§ **Goal of the exercise**:
Please return the full listing below without altering anything.

Extracted entries START

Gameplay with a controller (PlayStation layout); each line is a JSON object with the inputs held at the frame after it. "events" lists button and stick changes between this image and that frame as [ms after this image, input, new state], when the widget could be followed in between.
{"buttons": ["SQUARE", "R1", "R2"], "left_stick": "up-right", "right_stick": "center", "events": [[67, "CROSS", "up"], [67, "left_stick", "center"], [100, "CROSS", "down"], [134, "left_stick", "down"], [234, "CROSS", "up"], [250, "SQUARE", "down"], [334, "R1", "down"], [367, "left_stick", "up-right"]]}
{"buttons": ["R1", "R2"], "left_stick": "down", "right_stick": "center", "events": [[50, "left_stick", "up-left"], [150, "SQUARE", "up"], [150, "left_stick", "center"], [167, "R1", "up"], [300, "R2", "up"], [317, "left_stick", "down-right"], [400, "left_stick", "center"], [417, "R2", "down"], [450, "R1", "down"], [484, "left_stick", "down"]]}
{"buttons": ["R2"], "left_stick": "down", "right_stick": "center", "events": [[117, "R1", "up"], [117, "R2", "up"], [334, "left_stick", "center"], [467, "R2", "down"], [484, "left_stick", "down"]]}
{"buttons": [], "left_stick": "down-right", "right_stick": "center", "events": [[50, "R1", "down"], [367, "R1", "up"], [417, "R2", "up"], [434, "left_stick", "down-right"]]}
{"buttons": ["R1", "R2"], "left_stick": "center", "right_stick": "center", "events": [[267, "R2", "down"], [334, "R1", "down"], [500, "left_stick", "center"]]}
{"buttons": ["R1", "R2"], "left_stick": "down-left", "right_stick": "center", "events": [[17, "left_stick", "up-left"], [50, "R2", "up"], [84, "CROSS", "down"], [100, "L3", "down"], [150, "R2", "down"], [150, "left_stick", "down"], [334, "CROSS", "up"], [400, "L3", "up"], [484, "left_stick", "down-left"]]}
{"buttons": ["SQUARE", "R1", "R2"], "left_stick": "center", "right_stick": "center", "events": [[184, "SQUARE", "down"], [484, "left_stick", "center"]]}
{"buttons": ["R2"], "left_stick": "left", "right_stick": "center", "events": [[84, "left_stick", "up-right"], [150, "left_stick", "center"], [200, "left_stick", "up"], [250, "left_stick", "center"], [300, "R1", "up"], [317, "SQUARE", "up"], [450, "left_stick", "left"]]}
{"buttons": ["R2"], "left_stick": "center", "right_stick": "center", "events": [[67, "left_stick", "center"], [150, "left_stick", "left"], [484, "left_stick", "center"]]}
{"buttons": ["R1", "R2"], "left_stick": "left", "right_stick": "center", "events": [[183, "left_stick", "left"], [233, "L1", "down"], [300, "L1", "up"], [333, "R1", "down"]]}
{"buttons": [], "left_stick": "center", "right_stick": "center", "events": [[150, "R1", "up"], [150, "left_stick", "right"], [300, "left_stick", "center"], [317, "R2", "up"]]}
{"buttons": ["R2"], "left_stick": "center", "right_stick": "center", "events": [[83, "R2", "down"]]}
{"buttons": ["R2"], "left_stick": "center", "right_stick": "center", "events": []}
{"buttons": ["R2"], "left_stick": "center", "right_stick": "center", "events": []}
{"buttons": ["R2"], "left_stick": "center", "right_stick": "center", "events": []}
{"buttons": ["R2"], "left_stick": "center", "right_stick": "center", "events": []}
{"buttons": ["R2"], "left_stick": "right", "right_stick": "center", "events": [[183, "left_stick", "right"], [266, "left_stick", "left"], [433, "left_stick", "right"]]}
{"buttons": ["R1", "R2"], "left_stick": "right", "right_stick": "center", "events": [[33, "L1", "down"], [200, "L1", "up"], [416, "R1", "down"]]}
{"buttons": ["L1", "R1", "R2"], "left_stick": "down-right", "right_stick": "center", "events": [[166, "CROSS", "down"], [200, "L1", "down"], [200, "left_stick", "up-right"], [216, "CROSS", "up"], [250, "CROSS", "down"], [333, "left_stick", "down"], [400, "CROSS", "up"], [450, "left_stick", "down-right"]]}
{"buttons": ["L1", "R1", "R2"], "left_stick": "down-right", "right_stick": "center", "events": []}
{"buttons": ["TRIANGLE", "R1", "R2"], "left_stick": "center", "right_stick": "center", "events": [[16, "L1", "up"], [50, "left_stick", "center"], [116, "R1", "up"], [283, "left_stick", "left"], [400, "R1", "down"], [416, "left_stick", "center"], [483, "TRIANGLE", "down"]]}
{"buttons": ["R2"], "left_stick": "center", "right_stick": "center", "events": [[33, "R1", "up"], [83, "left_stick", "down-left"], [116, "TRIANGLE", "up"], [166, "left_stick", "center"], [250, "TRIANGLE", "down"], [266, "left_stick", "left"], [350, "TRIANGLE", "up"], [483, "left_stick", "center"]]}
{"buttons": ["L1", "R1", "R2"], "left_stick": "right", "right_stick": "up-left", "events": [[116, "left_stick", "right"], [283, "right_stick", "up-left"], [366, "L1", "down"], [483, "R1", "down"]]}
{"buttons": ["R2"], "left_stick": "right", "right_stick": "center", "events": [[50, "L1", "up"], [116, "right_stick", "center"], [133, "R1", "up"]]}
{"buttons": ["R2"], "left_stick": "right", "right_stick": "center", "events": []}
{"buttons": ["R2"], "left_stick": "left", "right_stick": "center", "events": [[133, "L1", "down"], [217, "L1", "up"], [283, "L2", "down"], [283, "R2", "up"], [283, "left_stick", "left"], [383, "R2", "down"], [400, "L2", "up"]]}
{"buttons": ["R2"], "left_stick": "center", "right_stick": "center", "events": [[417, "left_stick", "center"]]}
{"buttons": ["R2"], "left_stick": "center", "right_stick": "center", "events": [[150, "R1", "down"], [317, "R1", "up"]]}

Extracted entries END

§ **Exercise answer**:
Gameplay with a controller (PlayStation layout); each line is a JSON object with the inputs held at the frame after it. "events" lists button and stick changes between this image and that frame as [ms after this image, input, new state], when the widget could be followed in between.
{"buttons": ["SQUARE", "R1", "R2"], "left_stick": "up-right", "right_stick": "center", "events": [[67, "CROSS", "up"], [67, "left_stick", "center"], [100, "CROSS", "down"], [134, "left_stick", "down"], [234, "CROSS", "up"], [250, "SQUARE", "down"], [334, "R1", "down"], [367, "left_stick", "up-right"]]}
{"buttons": ["R1", "R2"], "left_stick": "down", "right_stick": "center", "events": [[50, "left_stick", "up-left"], [150, "SQUARE", "up"], [150, "left_stick", "center"], [167, "R1", "up"], [300, "R2", "up"], [317, "left_stick", "down-right"], [400, "left_stick", "center"], [417, "R2", "down"], [450, "R1", "down"], [484, "left_stick", "down"]]}
{"buttons": ["R2"], "left_stick": "down", "right_stick": "center", "events": [[117, "R1", "up"], [117, "R2", "up"], [334, "left_stick", "center"], [467, "R2", "down"], [484, "left_stick", "down"]]}
{"buttons": [], "left_stick": "down-right", "right_stick": "center", "events": [[50, "R1", "down"], [367, "R1", "up"], [417, "R2", "up"], [434, "left_stick", "down-right"]]}
{"buttons": ["R1", "R2"], "left_stick": "center", "right_stick": "center", "events": [[267, "R2", "down"], [334, "R1", "down"], [500, "left_stick", "center"]]}
{"buttons": ["R1", "R2"], "left_stick": "down-left", "right_stick": "center", "events": [[17, "left_stick", "up-left"], [50, "R2", "up"], [84, "CROSS", "down"], [100, "L3", "down"], [150, "R2", "down"], [150, "left_stick", "down"], [334, "CROSS", "up"], [400, "L3", "up"], [484, "left_stick", "down-left"]]}
{"buttons": ["SQUARE", "R1", "R2"], "left_stick": "center", "right_stick": "center", "events": [[184, "SQUARE", "down"], [484, "left_stick", "center"]]}
{"buttons": ["R2"], "left_stick": "left", "right_stick": "center", "events": [[84, "left_stick", "up-right"], [150, "left_stick", "center"], [200, "left_stick", "up"], [250, "left_stick", "center"], [300, "R1", "up"], [317, "SQUARE", "up"], [450, "left_stick", "left"]]}
{"buttons": ["R2"], "left_stick": "center", "right_stick": "center", "events": [[67, "left_stick", "center"], [150, "left_stick", "left"], [484, "left_stick", "center"]]}
{"buttons": ["R1", "R2"], "left_stick": "left", "right_stick": "center", "events": [[183, "left_stick", "left"], [233, "L1", "down"], [300, "L1", "up"], [333, "R1", "down"]]}
{"buttons": [], "left_stick": "center", "right_stick": "center", "events": [[150, "R1", "up"], [150, "left_stick", "right"], [300, "left_stick", "center"], [317, "R2", "up"]]}
{"buttons": ["R2"], "left_stick": "center", "right_stick": "center", "events": [[83, "R2", "down"]]}
{"buttons": ["R2"], "left_stick": "center", "right_stick": "center", "events": []}
{"buttons": ["R2"], "left_stick": "center", "right_stick": "center", "events": []}
{"buttons": ["R2"], "left_stick": "center", "right_stick": "center", "events": []}
{"buttons": ["R2"], "left_stick": "center", "right_stick": "center", "events": []}
{"buttons": ["R2"], "left_stick": "right", "right_stick": "center", "events": [[183, "left_stick", "right"], [266, "left_stick", "left"], [433, "left_stick", "right"]]}
{"buttons": ["R1", "R2"], "left_stick": "right", "right_stick": "center", "events": [[33, "L1", "down"], [200, "L1", "up"], [416, "R1", "down"]]}
{"buttons": ["L1", "R1", "R2"], "left_stick": "down-right", "right_stick": "center", "events": [[166, "CROSS", "down"], [200, "L1", "down"], [200, "left_stick", "up-right"], [216, "CROSS", "up"], [250, "CROSS", "down"], [333, "left_stick", "down"], [400, "CROSS", "up"], [450, "left_stick", "down-right"]]}
{"buttons": ["L1", "R1", "R2"], "left_stick": "down-right", "right_stick": "center", "events": []}
{"buttons": ["TRIANGLE", "R1", "R2"], "left_stick": "center", "right_stick": "center", "events": [[16, "L1", "up"], [50, "left_stick", "center"], [116, "R1", "up"], [283, "left_stick", "left"], [400, "R1", "down"], [416, "left_stick", "center"], [483, "TRIANGLE", "down"]]}
{"buttons": ["R2"], "left_stick": "center", "right_stick": "center", "events": [[33, "R1", "up"], [83, "left_stick", "down-left"], [116, "TRIANGLE", "up"], [166, "left_stick", "center"], [250, "TRIANGLE", "down"], [266, "left_stick", "left"], [350, "TRIANGLE", "up"], [483, "left_stick", "center"]]}
{"buttons": ["L1", "R1", "R2"], "left_stick": "right", "right_stick": "up-left", "events": [[116, "left_stick", "right"], [283, "right_stick", "up-left"], [366, "L1", "down"], [483, "R1", "down"]]}
{"buttons": ["R2"], "left_stick": "right", "right_stick": "center", "events": [[50, "L1", "up"], [116, "right_stick", "center"], [133, "R1", "up"]]}
{"buttons": ["R2"], "left_stick": "right", "right_stick": "center", "events": []}
{"buttons": ["R2"], "left_stick": "left", "right_stick": "center", "events": [[133, "L1", "down"], [217, "L1", "up"], [283, "L2", "down"], [283, "R2", "up"], [283, "left_stick", "left"], [383, "R2", "down"], [400, "L2", "up"]]}
{"buttons": ["R2"], "left_stick": "center", "right_stick": "center", "events": [[417, "left_stick", "center"]]}
{"buttons": ["R2"], "left_stick": "center", "right_stick": "center", "events": [[150, "R1", "down"], [317, "R1", "up"]]}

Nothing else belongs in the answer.